WRITTEN INSTRUCTION 1 >> Put the lines of the records into a numbered list, starting at the line containing "genus: Thuidium" and running through the end of the records, both ends included and blank lines left out.

PASSAGE SHOWN >>
┏━━
# HmoobH8wj - baby dont make it



## HmoobH8wj (Apr 7, 2011)

idk what happening but i just lost 4 baby when they hatch. 3 of my pair laid 2 egg and one of each will be smash when the baby hatch. the baby is out of the egg. when i go out and take a look it was died.... but the other egg made it. 1 of them are nesting with just tobacco stems and 2 of them are nesting with clay with tobacco stems in it. mhmmm.....? any idea why this is happening?


----------



## Charis (Feb 11, 2007)

What kind are those wood chips you have on the floor of the nest box?

Isn't your set up geared more for Roller Pigeons?


----------



## HmoobH8wj (Apr 7, 2011)

i did have wood chips but i dont have wood chips anymore. 

what kinda of floor do i need for homer?
do that what cause the baby?


----------



## HmoobH8wj (Apr 7, 2011)

now can it be the heat that kill the baby to hatch and die?


----------



## tipllers rule (Aug 2, 2010)

did you seperate the first egg and put in a fake


----------



## HmoobH8wj (Apr 7, 2011)

nope should i do tht?
will that be why also too?

where do i put the egg if i replace it with the fake egg?


----------



## HmoobH8wj (Apr 7, 2011)

will why is this happening?


----------



## blongboy (Nov 10, 2009)

dude slow down you don't make any scene right now


----------



## kelliepulido (Mar 16, 2010)

don;t look at the babies until they are a week or more.I was attempting to see if the eggs hatched or how babies were doing ok and the same thing happened the parent tramples them or cracks the egg trying to protect them when I was attempting to see them


----------



## HmoobH8wj (Apr 7, 2011)

will try that i just hope i don't miss the day i bands them


----------



## tipllers rule (Aug 2, 2010)

hmoob kellie is right and wrong it could be that you need to take out the first when its layyed and replace it with a fake egg put first in a 50' room until the second egg is layyed whhen that happen put the first egg back into tho nest bowl and take the fake out


----------



## HmoobH8wj (Apr 7, 2011)

don't get you


----------



## spirit wings (Mar 29, 2008)

you may have inexperienced birds.. if they are young they may step on them.. or the babies are just not well and they died.. the parents should be about a year old and healthy before breeding then you will have less losses... some heavy featherd footed breeds can squash babies too. not sure what kind of pigeons you have. also over crowding and fighting over nest boxes can hurt babies..if the hen or cock is defending their nest allot the young get trampled.


----------



## kelliepulido (Mar 16, 2010)

they should not start sitting until the second egg is laid,so don't need to remove the egg.I have had better luck by not trying to look at them right away.I just had a clutch that I swore were not fertile and was about ready to toss them then they both hatched.


----------



## Rafael/PR (Sep 8, 2008)

hi 
im not trying to sound mean but the problem might be you , i know your excited about your birds having baby , we all here get excited when our bird have baby but you have to learn to leave them alone, just give them water and food for the first few days,two your loft is nice but i notice that where your trap is at the screen are large for a mouse to get in at night or a snake change to 1/4 size chicken wire like the rest of the screen you have around your loft could be a mouse is scarring your pigeons , also i see that your trap entrance is way too big your asking for problem , like a hawk following your pigeon when you take out the screen , here what im talking about http://www.pigeons.biz/forums/f5/falcon-inside-the-loft-pics-51406.html it about the same size as your trap make the entrance so only the pigeon could get in , also one more thing if you never band a pigeon let someone who has show you , you have to wait 5 to 6 day after they hatch to band them , if you cant find someone to teach you here a video that show you how http://www.youtube.com/watch?v=KFtHSty5NUE good luck guy!! , =)


----------
┗━━
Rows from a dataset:
┏━━
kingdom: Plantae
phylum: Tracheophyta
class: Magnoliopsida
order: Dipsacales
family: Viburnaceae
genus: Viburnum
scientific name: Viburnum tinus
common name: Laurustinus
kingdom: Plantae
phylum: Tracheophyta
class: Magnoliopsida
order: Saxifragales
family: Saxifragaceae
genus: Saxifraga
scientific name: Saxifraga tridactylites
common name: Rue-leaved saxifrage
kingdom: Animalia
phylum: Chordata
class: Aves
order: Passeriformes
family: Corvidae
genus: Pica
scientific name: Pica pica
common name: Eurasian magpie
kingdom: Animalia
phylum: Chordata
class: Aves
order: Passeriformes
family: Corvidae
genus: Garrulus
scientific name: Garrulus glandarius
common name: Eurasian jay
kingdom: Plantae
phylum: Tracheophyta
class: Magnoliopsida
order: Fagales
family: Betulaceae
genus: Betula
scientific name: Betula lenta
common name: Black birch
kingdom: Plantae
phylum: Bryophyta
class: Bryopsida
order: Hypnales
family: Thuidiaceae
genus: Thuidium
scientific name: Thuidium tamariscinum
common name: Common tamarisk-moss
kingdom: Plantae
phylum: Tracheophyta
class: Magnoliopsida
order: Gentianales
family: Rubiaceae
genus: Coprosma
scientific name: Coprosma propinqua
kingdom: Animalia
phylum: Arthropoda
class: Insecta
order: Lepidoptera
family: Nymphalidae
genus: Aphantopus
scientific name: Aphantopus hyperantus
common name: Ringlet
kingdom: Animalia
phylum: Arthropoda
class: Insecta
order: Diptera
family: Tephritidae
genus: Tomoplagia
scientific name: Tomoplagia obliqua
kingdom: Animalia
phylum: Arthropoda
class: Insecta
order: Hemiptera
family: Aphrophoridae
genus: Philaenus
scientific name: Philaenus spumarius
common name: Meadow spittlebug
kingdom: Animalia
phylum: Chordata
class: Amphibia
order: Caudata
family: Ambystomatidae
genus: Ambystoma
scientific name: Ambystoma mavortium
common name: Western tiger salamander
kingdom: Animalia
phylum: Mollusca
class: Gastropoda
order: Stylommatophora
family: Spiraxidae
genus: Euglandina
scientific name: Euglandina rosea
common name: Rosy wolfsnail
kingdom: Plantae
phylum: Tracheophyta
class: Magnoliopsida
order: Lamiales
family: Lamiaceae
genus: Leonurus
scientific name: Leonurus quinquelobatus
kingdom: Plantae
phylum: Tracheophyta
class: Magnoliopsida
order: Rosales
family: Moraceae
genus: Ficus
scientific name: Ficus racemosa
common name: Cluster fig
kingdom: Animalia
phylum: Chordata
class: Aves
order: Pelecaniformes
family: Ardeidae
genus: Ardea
┗━━
WRITTEN INSTRUCTION 2 >> Output, unchanged, the part of the pigeon forum thread that opens with the words "nope should i" and closes with "is this happening?".

CORRECT ANSWER 1 >>
1. genus: Thuidium
2. scientific name: Thuidium tamariscinum
3. common name: Common tamarisk-moss
4. kingdom: Plantae
5. phylum: Tracheophyta
6. class: Magnoliopsida
7. order: Gentianales
8. family: Rubiaceae
9. genus: Coprosma
10. scientific name: Coprosma propinqua
11. kingdom: Animalia
12. phylum: Arthropoda
13. class: Insecta
14. order: Lepidoptera
15. family: Nymphalidae
16. genus: Aphantopus
17. scientific name: Aphantopus hyperantus
18. common name: Ringlet
19. kingdom: Animalia
20. phylum: Arthropoda
21. class: Insecta
22. order: Diptera
23. family: Tephritidae
24. genus: Tomoplagia
25. scientific name: Tomoplagia obliqua
26. kingdom: Animalia
27. phylum: Arthropoda
28. class: Insecta
29. order: Hemiptera
30. family: Aphrophoridae
31. genus: Philaenus
32. scientific name: Philaenus spumarius
33. common name: Meadow spittlebug
34. kingdom: Animalia
35. phylum: Chordata
36. class: Amphibia
37. order: Caudata
38. family: Ambystomatidae
39. genus: Ambystoma
40. scientific name: Ambystoma mavortium
41. common name: Western tiger salamander
42. kingdom: Animalia
43. phylum: Mollusca
44. class: Gastropoda
45. order: Stylommatophora
46. family: Spiraxidae
47. genus: Euglandina
48. scientific name: Euglandina rosea
49. common name: Rosy wolfsnail
50. kingdom: Plantae
51. phylum: Tracheophyta
52. class: Magnoliopsida
53. order: Lamiales
54. family: Lamiaceae
55. genus: Leonurus
56. scientific name: Leonurus quinquelobatus
57. kingdom: Plantae
58. phylum: Tracheophyta
59. class: Magnoliopsida
60. order: Rosales
61. family: Moraceae
62. genus: Ficus
63. scientific name: Ficus racemosa
64. common name: Cluster fig
65. kingdom: Animalia
66. phylum: Chordata
67. class: Aves
68. order: Pelecaniformes
69. family: Ardeidae
70. genus: Ardea

CORRECT ANSWER 2 >>
nope should i do tht?
will that be why also too?

where do i put the egg if i replace it with the fake egg?


----------



## HmoobH8wj (Apr 7, 2011)

will why is this happening?